WHAT IS NEEDED: Your answer should be every line from the records that contains "kernel".

Collected data
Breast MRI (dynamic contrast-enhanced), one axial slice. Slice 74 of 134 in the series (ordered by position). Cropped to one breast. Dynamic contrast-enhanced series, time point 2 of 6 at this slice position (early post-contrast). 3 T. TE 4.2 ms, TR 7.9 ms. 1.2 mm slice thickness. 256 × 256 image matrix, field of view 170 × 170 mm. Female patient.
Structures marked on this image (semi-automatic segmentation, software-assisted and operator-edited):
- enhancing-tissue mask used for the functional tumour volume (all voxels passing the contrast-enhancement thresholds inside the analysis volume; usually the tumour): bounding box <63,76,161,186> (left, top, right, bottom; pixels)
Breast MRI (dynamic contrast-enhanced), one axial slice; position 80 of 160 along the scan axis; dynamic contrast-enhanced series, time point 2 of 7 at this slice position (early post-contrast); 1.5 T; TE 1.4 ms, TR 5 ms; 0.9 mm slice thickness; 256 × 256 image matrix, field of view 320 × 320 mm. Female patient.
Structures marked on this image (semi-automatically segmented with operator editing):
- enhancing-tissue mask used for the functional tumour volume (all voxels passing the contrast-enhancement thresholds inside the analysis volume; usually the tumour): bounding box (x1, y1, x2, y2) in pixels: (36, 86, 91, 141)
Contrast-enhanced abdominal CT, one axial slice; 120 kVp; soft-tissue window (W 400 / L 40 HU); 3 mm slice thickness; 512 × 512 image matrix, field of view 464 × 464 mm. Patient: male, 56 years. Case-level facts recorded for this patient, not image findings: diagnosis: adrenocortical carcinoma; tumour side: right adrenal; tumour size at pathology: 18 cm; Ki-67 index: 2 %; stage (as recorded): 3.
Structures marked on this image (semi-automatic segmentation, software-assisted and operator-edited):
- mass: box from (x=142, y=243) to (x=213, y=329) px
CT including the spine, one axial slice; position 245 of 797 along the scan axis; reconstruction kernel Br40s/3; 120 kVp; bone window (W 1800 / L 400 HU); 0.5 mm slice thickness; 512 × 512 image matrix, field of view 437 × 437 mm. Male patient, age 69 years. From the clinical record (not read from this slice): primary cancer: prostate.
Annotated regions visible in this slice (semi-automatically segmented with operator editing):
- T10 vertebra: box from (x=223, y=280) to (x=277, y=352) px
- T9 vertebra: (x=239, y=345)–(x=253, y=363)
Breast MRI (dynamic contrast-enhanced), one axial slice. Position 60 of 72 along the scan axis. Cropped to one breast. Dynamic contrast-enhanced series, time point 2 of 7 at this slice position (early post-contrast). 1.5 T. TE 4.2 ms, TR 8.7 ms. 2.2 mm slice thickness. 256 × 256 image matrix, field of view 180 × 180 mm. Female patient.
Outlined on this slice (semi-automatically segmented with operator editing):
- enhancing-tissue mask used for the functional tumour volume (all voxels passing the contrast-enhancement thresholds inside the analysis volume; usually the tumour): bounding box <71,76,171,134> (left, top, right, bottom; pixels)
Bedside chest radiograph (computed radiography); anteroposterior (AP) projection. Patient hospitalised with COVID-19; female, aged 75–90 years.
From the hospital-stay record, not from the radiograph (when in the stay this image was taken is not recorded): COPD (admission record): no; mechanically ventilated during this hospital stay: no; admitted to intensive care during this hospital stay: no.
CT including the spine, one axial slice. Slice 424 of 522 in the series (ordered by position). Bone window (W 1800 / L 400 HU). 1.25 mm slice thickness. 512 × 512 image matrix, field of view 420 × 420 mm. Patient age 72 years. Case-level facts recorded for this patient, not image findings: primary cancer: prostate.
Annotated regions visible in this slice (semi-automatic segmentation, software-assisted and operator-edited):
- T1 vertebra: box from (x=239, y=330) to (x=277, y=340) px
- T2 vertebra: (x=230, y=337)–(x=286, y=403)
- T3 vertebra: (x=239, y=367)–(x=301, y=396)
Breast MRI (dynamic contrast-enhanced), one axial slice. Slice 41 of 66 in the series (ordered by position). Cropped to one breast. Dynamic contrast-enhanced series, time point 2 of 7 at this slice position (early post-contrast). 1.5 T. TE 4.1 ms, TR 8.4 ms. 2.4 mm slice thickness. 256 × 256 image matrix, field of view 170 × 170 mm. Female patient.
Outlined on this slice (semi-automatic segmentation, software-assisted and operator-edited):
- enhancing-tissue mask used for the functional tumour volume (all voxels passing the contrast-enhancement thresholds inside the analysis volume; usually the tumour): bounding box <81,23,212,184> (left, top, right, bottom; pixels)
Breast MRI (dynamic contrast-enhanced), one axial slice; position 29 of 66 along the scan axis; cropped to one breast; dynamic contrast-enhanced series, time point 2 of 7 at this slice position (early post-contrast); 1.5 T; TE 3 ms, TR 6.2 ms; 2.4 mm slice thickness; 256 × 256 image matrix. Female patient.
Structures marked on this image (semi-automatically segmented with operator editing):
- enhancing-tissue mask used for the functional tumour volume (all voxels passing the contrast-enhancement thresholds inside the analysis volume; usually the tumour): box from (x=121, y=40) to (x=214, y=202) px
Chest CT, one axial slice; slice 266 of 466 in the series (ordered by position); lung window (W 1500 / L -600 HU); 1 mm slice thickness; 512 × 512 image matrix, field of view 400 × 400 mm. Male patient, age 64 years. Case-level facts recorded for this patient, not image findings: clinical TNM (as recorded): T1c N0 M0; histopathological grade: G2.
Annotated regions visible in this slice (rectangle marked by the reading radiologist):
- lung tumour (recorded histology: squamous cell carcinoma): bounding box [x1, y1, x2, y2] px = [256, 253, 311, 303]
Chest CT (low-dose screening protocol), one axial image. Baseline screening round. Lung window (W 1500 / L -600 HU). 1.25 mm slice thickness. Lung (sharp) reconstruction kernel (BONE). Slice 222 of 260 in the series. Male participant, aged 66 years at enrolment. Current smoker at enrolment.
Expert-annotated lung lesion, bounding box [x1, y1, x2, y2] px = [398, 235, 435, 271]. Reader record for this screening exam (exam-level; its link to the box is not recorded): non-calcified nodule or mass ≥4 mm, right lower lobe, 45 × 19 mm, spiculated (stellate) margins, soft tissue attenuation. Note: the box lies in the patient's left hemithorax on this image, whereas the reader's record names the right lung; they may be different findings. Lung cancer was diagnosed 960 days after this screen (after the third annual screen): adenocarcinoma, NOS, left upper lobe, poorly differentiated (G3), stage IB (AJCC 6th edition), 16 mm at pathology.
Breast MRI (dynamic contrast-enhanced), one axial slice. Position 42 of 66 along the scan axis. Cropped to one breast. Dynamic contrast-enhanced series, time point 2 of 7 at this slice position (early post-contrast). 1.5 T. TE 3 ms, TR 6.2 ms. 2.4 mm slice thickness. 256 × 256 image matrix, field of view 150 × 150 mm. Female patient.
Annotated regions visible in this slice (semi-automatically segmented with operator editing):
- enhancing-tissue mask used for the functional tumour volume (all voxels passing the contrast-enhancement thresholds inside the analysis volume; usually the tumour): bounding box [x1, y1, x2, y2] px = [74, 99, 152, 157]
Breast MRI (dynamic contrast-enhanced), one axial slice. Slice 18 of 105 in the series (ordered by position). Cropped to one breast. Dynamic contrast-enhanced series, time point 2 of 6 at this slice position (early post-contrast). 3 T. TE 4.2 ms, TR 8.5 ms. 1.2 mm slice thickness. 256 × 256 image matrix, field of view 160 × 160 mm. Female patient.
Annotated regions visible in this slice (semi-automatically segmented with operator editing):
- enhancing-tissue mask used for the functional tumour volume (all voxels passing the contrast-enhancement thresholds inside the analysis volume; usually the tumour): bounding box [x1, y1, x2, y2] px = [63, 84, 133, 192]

TASK RESPONSE:
CT including the spine, one axial slice; position 245 of 797 along the scan axis; reconstruction kernel Br40s/3; 120 kVp; bone window (W 1800 / L 400 HU); 0.5 mm slice thickness; 512 × 512 image matrix, field of view 437 × 437 mm. Male patient, age 69 years. From the clinical record (not read from this slice): primary cancer: prostate.
Chest CT (low-dose screening protocol), one axial image. Baseline screening round. Lung window (W 1500 / L -600 HU). 1.25 mm slice thickness. Lung (sharp) reconstruction kernel (BONE). Slice 222 of 260 in the series. Male participant, aged 66 years at enrolment. Current smoker at enrolment.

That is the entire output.